Requirement =
Using the data beneath this instruction, retype only the lines from the one that contains "88: (155, 345)" down to the one that contains "103: (676, 455)", both included, exactly as they appear.

Segment Open

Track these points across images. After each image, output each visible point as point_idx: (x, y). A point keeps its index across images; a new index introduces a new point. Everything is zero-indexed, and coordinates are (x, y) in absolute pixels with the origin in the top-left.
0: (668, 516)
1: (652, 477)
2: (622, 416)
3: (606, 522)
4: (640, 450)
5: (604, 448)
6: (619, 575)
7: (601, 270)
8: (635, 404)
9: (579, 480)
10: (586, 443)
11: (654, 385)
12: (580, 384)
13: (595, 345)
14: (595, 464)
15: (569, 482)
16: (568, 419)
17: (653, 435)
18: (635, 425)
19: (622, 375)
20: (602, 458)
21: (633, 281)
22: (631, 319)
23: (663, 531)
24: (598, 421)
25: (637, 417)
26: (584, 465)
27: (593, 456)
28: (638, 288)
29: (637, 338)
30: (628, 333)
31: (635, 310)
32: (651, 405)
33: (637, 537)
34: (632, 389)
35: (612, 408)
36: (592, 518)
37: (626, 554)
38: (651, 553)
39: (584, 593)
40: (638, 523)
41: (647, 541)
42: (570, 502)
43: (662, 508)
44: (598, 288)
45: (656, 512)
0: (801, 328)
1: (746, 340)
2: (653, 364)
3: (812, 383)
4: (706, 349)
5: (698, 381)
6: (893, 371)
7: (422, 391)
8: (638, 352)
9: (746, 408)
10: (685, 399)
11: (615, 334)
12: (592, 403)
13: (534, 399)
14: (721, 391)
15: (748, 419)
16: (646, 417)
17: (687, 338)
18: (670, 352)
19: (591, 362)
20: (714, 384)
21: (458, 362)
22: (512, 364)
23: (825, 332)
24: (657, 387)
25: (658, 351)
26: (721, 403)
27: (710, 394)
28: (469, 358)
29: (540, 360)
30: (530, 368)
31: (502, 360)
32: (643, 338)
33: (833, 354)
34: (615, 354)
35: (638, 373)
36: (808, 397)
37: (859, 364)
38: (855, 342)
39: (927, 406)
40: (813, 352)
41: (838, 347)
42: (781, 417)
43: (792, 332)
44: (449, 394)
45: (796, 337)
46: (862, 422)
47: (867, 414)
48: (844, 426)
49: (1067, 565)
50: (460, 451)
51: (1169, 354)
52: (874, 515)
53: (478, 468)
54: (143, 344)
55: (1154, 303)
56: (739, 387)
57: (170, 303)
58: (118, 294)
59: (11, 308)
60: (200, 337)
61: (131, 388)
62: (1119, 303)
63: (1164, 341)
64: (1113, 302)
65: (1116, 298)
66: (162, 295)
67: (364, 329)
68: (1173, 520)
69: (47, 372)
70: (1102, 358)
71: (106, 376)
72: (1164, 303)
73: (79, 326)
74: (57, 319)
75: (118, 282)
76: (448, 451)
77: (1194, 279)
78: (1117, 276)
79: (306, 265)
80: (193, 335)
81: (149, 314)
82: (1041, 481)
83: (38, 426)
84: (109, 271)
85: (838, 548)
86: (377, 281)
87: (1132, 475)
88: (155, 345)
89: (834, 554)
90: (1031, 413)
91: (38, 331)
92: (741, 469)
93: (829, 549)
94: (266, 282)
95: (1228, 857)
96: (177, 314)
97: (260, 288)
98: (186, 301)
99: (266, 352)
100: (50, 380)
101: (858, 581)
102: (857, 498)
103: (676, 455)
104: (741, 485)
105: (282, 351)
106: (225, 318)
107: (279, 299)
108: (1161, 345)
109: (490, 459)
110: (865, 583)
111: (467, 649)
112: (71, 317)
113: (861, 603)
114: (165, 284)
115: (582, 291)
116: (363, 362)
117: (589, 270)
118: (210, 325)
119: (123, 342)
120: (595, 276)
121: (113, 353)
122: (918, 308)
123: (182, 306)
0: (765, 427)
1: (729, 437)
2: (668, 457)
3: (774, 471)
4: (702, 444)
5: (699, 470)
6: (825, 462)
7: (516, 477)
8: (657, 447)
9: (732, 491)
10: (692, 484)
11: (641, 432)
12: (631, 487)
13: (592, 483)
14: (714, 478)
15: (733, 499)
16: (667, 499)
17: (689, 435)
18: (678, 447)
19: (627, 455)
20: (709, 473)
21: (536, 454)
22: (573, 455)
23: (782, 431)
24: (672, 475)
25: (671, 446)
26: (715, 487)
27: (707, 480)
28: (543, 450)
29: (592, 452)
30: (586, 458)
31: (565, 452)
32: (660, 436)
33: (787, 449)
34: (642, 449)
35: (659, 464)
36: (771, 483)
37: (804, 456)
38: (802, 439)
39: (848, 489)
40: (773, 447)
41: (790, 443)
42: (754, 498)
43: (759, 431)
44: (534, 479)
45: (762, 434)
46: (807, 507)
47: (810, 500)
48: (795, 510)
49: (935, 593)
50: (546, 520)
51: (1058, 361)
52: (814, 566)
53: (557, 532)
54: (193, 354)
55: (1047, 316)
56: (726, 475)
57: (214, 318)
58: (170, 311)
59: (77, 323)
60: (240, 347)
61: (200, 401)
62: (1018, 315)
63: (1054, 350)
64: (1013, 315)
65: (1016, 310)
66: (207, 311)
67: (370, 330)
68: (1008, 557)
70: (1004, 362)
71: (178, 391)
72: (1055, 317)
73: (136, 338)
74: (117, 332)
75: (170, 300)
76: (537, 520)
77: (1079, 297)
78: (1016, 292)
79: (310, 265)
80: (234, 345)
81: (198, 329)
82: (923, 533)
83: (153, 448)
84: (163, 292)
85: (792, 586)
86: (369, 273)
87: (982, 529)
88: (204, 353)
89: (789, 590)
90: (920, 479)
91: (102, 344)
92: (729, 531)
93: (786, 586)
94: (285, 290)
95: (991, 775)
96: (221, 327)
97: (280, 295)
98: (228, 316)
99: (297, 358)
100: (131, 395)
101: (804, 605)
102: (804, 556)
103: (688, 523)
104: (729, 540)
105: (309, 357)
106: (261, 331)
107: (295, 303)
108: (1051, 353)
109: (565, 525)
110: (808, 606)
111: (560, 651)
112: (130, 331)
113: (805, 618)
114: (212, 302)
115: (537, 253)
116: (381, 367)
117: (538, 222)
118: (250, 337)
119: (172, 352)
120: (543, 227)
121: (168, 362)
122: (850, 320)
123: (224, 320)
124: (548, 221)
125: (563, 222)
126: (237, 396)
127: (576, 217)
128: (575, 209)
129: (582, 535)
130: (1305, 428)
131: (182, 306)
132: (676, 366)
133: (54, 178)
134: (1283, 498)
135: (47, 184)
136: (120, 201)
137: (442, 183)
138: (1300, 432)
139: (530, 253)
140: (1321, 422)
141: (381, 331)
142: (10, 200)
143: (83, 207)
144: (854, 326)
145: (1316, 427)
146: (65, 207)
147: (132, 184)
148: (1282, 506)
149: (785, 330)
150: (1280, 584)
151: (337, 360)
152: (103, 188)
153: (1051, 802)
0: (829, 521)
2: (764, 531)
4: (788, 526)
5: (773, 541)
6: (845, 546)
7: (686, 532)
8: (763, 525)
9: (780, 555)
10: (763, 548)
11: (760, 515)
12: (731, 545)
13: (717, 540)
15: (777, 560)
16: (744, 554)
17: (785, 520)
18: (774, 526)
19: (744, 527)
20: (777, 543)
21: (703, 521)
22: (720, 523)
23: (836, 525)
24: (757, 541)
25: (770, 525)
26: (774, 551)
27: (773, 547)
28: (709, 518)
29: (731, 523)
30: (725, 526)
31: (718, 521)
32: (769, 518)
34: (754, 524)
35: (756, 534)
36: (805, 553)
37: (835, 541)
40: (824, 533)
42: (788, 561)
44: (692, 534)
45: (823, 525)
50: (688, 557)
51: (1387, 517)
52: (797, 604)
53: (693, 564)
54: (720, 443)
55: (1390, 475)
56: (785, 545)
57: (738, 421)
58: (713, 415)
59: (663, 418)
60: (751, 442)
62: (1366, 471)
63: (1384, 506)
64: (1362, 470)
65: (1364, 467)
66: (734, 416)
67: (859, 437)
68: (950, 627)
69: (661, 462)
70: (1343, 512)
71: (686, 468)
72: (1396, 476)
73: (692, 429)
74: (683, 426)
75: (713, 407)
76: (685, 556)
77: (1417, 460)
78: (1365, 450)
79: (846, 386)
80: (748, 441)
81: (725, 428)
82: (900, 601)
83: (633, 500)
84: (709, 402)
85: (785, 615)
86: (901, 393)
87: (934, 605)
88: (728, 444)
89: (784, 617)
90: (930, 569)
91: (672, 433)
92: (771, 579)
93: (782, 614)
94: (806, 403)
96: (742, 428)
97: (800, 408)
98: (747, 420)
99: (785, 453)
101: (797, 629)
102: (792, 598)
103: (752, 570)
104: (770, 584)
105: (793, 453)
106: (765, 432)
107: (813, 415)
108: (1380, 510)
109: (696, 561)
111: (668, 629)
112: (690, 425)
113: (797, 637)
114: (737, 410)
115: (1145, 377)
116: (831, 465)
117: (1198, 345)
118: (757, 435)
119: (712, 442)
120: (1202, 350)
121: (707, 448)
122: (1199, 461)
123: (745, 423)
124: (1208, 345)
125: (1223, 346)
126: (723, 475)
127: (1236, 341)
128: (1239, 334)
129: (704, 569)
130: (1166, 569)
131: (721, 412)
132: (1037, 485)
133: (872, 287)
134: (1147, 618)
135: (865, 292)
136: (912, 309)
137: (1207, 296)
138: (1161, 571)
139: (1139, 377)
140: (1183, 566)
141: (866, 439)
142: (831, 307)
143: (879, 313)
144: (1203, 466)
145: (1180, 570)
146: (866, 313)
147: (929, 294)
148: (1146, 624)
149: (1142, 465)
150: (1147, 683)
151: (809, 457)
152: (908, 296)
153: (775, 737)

Segment Closed

Worked solution =
88: (155, 345)
89: (834, 554)
90: (1031, 413)
91: (38, 331)
92: (741, 469)
93: (829, 549)
94: (266, 282)
95: (1228, 857)
96: (177, 314)
97: (260, 288)
98: (186, 301)
99: (266, 352)
100: (50, 380)
101: (858, 581)
102: (857, 498)
103: (676, 455)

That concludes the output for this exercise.